By now we are into the dreaded “Second Wave” of the COVID-19 pandemic, and if we have learned anything in the past six months it is that we are a resourceful and resilient bunch.
Life goes on, pandemic or no pandemic.
Old boys from the Class of ’69 and their former schoolmates have been anything but dormant, despite physical distancing measures and varying degrees of lockdowns to tame the rate of infections.
Yes, we have been cautious and responsible, but our regular “Yum Cha” sessions did resume in real life in the summer months in Toronto, when the pandemic had somewhat abated.
Mostly, the guys enjoyed their weekly dim sum gatherings in a convivial outdoor setting at their favourite banquet-hall-style restaurant. Very pleasant and relaxing indeed!
Alas, September had come and gone, and the number of new COVID-19 cases began to shoot up again in North America. We had to pay close attention to the rapidly changing public-health rules once more.
The City of Toronto limited gatherings to six people. For a few weeks, though, the adjacent York Region where our restaurant is located, allowed up to 10 people to dine together.
So, we have the defiant picture below of six determined Yum Cha fans, taken from Oct. 14, 2020:
Would the situation hold out much longer?
Unfortunately, not that long. The news was getting worse day by day. Public gathering rules kept getting tighter. Indoor dining at Toronto-area restaurants stopped, and it was becoming too cold to sit outside.
By late October, the real-life Yum Cha gatherings in Toronto had to be suspended again.
It is true that in-person meetings have not been as easily available as before the pandemic, but we have made maximum use of online alternatives like Zoom and WhatsApp groups.
The online Zoom version of “Yum Cha” continued without interruption every Wednesday evening in North America (Thursday morning in Hong Kong). It has evolved into an informative forum where Raimondians from around the world can enjoy the company of one another in casual chit chats.
Participants have also benefited from more structured presentations.
The list of topics is long and varied, and all very well received by participants. To mention just a few examples, we had Richard Yuan talking about working in the Hong Kong Prisons system, Albert Li and Leo Lau discussing the pros and cons of owning a Tesla electric vehicle, and Leo Leung introducing us to the health benefits of Tai Chi.

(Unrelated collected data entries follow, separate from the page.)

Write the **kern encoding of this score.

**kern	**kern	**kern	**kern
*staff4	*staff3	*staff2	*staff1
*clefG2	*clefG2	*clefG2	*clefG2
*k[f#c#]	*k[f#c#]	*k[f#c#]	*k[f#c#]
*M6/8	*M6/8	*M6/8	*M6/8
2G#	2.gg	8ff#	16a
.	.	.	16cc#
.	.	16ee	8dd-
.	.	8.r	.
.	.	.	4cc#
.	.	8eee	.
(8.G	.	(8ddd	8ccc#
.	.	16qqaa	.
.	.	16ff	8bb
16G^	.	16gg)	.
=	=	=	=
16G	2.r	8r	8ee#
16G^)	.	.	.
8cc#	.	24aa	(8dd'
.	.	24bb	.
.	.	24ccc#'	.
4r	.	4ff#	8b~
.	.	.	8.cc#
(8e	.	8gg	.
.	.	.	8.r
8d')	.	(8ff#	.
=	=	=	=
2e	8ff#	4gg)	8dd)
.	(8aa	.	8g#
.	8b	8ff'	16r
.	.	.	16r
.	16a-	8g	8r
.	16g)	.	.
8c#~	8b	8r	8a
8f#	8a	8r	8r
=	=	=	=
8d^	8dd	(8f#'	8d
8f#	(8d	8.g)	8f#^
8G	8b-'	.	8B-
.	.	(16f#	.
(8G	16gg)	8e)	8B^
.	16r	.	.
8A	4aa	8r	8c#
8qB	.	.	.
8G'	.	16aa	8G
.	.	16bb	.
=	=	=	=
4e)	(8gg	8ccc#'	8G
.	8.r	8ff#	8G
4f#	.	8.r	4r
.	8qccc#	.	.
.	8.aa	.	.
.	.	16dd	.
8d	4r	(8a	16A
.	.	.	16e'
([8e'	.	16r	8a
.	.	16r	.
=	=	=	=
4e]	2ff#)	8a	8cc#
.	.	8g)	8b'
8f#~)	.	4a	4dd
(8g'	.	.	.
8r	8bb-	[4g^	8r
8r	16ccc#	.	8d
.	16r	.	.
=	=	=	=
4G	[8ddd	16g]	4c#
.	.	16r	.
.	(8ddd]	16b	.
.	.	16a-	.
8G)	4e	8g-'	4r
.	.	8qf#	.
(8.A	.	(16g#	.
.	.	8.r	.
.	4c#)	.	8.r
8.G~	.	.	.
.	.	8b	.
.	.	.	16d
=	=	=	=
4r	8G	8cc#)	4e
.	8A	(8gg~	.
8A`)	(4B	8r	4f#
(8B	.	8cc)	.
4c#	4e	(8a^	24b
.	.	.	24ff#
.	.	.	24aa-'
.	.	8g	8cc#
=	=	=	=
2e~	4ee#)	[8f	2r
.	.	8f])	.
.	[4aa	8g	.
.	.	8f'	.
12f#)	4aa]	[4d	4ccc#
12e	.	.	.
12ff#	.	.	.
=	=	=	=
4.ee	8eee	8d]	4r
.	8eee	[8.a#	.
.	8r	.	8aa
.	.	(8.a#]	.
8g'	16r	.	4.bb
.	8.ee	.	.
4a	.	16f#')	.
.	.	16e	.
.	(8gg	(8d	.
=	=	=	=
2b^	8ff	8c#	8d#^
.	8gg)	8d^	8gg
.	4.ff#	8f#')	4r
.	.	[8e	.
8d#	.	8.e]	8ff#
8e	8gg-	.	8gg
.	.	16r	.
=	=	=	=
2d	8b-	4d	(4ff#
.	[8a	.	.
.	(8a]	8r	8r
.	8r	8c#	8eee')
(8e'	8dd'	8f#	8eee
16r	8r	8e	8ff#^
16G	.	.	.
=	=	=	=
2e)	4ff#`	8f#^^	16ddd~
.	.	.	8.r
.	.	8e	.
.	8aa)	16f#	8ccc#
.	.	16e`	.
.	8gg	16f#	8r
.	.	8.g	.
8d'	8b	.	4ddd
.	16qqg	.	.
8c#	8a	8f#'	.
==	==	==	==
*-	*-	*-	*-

For the more outdoors type, there was golf which became possible in the summer and early fall in Toronto. Our golfers made the best use of the short-lived respite during the warmer season.

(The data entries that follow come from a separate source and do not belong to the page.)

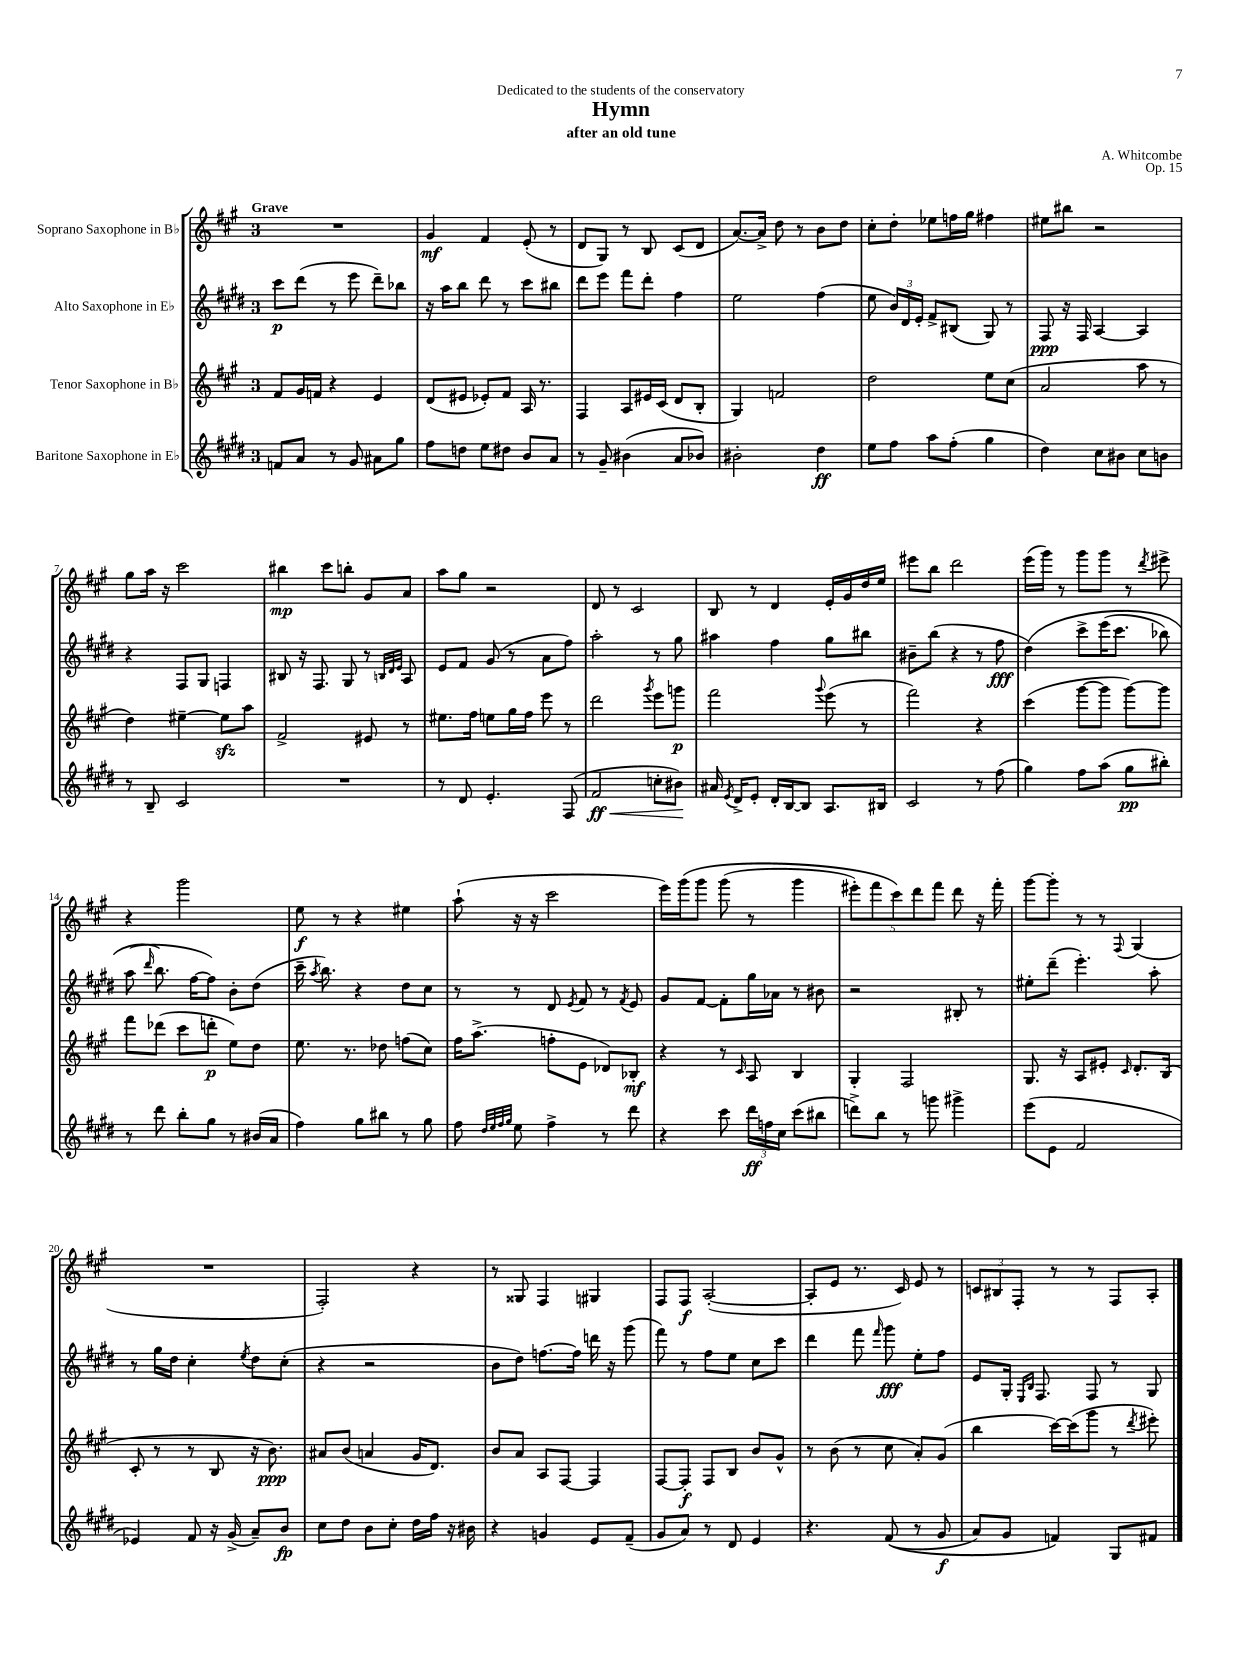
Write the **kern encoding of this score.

**kern	**kern	**kern	**kern
*staff4	*staff3	*staff2	*staff1
*clefG2	*clefG2	*clefG2	*clefG2
*k[f#c#g#d#]	*k[f#c#g#]	*k[f#c#g#d#]	*k[f#c#g#]
*M3/4	*M3/4	*M3/4	*M3/4
8f	8f#	8ccc#	2.r
8a	16g#	(8ddd#	.
.	16f	.	.
8r	4r	8r	.
8g#	.	8eee	.
8a#	4e	8ddd#~)	.
8gg#	.	8bb-	.
=	=	=	=
8ff#	(8d	16r	4g#
.	.	16aa	.
8dd	8e#	8bb	.
8ee	8e-')	8ddd#	4f#
8dd#	8f#	8r	.
8b	16A	8ccc#	(8e'
.	8.r	.	.
8a	.	8bb#	8r
=	=	=	=
8r	4F#	8ddd#	8d
8g#~	.	8eee	8G#)
(4b#	8A	8fff#	8r
.	16e#	8ddd#'	8B
.	(16c#	.	.
8a	8d	4ff#	(8c#
8b-)	8B'	.	8d
=	=	=	=
2b#'	4G#)	2ee	[8.a)
.	.	.	16a^]
.	2f	.	8dd
.	.	.	8r
4dd#	.	(4ff#	8b
.	.	.	8dd
=	=	=	=
8ee	2dd	8ee	8cc#'
8ff#	.	24b)	8dd'
.	.	24d#	.
.	.	24e'	.
8aa	.	8f#^	8ee-
(8ff#'	.	(8B#	16ff
.	.	.	16gg#
4gg#	8ee	8G#)	4ff#
.	(8cc#	8r	.
=	=	=	=
4dd#)	2a	8F#	8ee#
.	.	16r	8bb#
.	.	16F#	.
8cc#	.	[4A	2r
8b#	.	.	.
8cc#	8aa	4A]	.
8b	8r	.	.
=	=	=	=
8r	4dd)	4r	8gg#
8B~	.	.	16aa
.	.	.	16r
2c#	[4ee#~	8F#	2ccc#
.	.	8G#	.
.	8ee#]	4F	.
.	8aa	.	.
=	=	=	=
2.r	2f#^	8B#	4bb#
.	.	16r	.
.	.	8.F#	.
.	.	.	8ccc#
.	.	8G#	8bb'
.	8e#	8r	8g#
.	.	32qqB	.
.	.	32qqd#	.
.	.	32qqe	.
.	8r	8A	8a
=	=	=	=
8r	8.ee#	8e	8aa
8d#	.	8f#	8gg#
.	16ff#	.	.
4.e'	8ee	(8g#	2r
.	16gg#	8r	.
.	16ff#	.	.
.	8eee	8a	.
(8F#	8r	8ff#)	.
=	=	=	=
2f#	2ddd	2aa'	8d
.	.	.	8r
.	.	.	2c#
.	8qggg#	.	.
8cc'	8eee	8r	.
8b#)	8ggg	8gg#	.
=	=	=	=
16a#	2fff#	4aa#	8B
8qe	.	.	.
16d#^	.	.	.
8e'	.	.	8r
16d#'	.	4ff#	4d
[16B	.	.	.
8B]	.	.	.
.	8qqggg#	.	.
8.A	(8eee	8gg#	16e'
.	.	.	16g#
.	8r	8bb#	16dd
16B#	.	.	16ee
=	=	=	=
2c#	2fff#)	8b#~	8eee#
.	.	(8bb	8bb
.	.	4r	2ddd
8r	4r	8r	.
(8ff#	.	8ff#	.
=	=	=	=
4gg#)	(4ccc#	&(4dd#)	(16eee
.	.	.	16ggg#)
.	.	.	8r
8ff#	[8ggg#	8ccc#^	8ggg#
(8aa	8ggg#]	(16eee	8ggg#
.	.	8.ccc#	.
8gg#	[8ggg#)	.	8r
.	.	.	8qddd
8bb#')	8ggg#]	8bb-)	8eee#^
=	=	=	=
8r	8fff#	(8aa	4r
.	.	16qqddd#	.
8ddd#	(8ddd-	8.bb&)	.
8bb'	8ccc#	.	2ggg#
.	.	[16ff#	.
8gg#	8ddd'	8ff#])	.
8r	8ee)	8b'	.
(16b#	8dd	(8dd#	.
16a	.	.	.
=	=	=	=
4ff#)	8.ee	16ccc#~	8ee
.	.	8qaa	.
.	.	8.bb)	.
.	.	.	8r
.	8.r	.	.
8gg#	.	4r	4r
8bb#	8dd-	.	.
8r	(8ff	8dd#	4ee#
8gg#	8cc#)	8cc#	.
=	=	=	=
8ff#	16ff#	8r	(8aa`
.	(8.aa^	.	.
32qqdd#	.	.	.
32qqee	.	.	.
32qqff#	.	.	.
32qqgg#	.	.	.
8ee	.	8r	16r
.	.	.	16r
4ff#^	8ff'	8d#	2ccc#
.	.	8qe	.
.	8e	8f#	.
8r	8d-)	8r	.
.	.	8qf#	.
8ddd#	8B-'	8e	.
=	=	=	=
4r	4r	8g#	16eee)
.	.	.	&(16ggg#
.	.	[8f#	8ggg#
8ccc#	8r	8f#']	(8ggg#
.	16qqc#	.	.
24ddd#	8A	16gg#	8r
24ff	.	.	.
.	.	16a-	.
24cc#	.	.	.
(8ccc#	4B	8r	4ggg#
8bb#	.	8b#	.
=	=	=	=
8ddd^)	4G#'	2r	10eee#')
.	.	.	10fff#
8bb	.	.	.
.	.	.	10ccc#&)
8r	2F#	.	.
.	.	.	10ddd
8ggg	.	.	.
.	.	.	10fff#
4ggg#^	.	8B#'	8ddd
.	.	8r	16r
.	.	.	16fff#'
=	=	=	=
(8eee	8.G#	8ee#'	[8ggg#
8e	.	(8ddd#~	8ggg#']
.	16r	.	.
2f#	8A	4.eee')	8r
.	8e#'	.	8r
.	16qqc#	.	8qqF#
.	8.d'	.	(4G#
.	.	8aa'	.
.	(16B	.	.
=	=	=	=
4e-)	8c#'	8r	2.r
.	8r	16gg#	.
.	.	16dd#	.
8f#	8r	4cc#'	.
16r	8B	.	.
(16g#^	.	.	.
.	.	8qee	.
8a~)	16r	8dd#	.
.	8.b)	.	.
8b	.	(8cc#'	.
=	=	=	=
8cc#	8a#	4r	2F#')
8dd#	(8b	.	.
8b	4a	2r	.
8cc#'	.	.	.
16dd#	16g#	.	4r
16ff#	8.d)	.	.
16r	.	.	.
16b#	.	.	.
=	=	=	=
4r	8b	8b	8r
.	8a	8dd#)	8G##
4g	8A	[8.ff	4F#
.	[8F#	.	.
.	.	16ff]	.
8e	4F#]	16ddd	4G#
.	.	16r	.
(8f#~	.	(8ggg#	.
=	=	=	=
8g#	[8F#	8fff#)	8F#
8a)	8F#']	8r	8F#
8r	8F#	8ff#	([2A'
8d#	8B	8ee	.
4e	8b	8cc#	.
.	8g#^^	8ccc#	.
=	=	=	=
4.r	8r	4ddd#	8A']
.	(8b	.	8e
.	8r	8fff#	8.r
.	.	16qqfff#	.
&((8f#	8cc#	8ggg#	.
.	.	.	16c#)
8r	8a')	8ee'	8e
8g#	(8g#	8ff#	8r
=	=	=	=
8a)	4bb	8e	12c
.	.	.	12B#
8g#	.	16G#'	.
.	.	.	12F#'
.	.	16qqE	.
.	.	16qqB	.
.	.	8.F#	.
4f&)	[16ccc#)	.	8r
.	(16ccc#]	.	.
.	8ggg#	8F#	8r
8G#	8r	8r	8F#
.	8qddd	.	.
8f#	8eee#')	8G#	8A'
==	==	==	==
*-	*-	*-	*-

In Canada, though, the phrase “Winter is Coming” brings on the blues. The golfing season ends when the leaves come down. Our golfers will be missing their 18 holes and putting greens until next spring.
What to do in the meantime?
We could still order take-out food, and longingly remember the great deals we had just a few weeks ago!
Back when it was still possible to sit down for a restaurant meal, Peter’s WhatsApp post immediately attracted a flood of responses, including comments from those who went to check out the tasty deal.
Physical distancing aside, we still have our anniversaries and birthdays to celebrate. And each one got plenty of well wishes from fellow Raimondians.
In September, Steve Yeung and his wife Rosanna marked their anniversary in style.
A few weeks later, Steve celebrated his 70th birthday. The congratulations poured in from all corners of the world.
Around the same time, James Wong and his wife Teresa were celebrating their anniversary.
Other big days on the calendar also get a lot of attention from our old boys everywhere. Take the Mid-Autumn Festival, for instance.
Then there was Thanksgiving Day in Canada, which prompted Raimondians to show off their photographs of fall colours.